Pregnancy: For sugammadex no clinical data on exposed pregnancies are available. Caution should be exercised when administering sugammadex to pregnant women.
Lactation: It is unknown whether sugammadex is excreted in human breast milk. Oral absorption of cyclodextrins in general is low and no effect on the suckling child is anticipated following a single dose to the breast- feeding woman.A decision must be made whether to discontinue breast-feeding or to discontinue/abstain from sugammadex therapy, taking into account the benefit of breast feeding for the child and the benefit of therapy for the woman.
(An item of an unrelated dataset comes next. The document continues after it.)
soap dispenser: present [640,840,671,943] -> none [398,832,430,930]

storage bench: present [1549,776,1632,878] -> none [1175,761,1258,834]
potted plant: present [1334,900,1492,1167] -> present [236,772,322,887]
In clinical studies, 1 case of an accidental overdose with 40 mg/kg was reported without any significant adverse reactions. In a human tolerance study sugammadex was administered in doses up to 96 mg/kg. No dose related adverse events nor serious adverse events were reported. Sugammadex can be removed using haemodialysis with a high flux filter, but not with a low flux filter. Based upon clinical studies, sugammadex concentrations in plasma are reduced by up to 70% after a 3 to 6-hour dialysis session.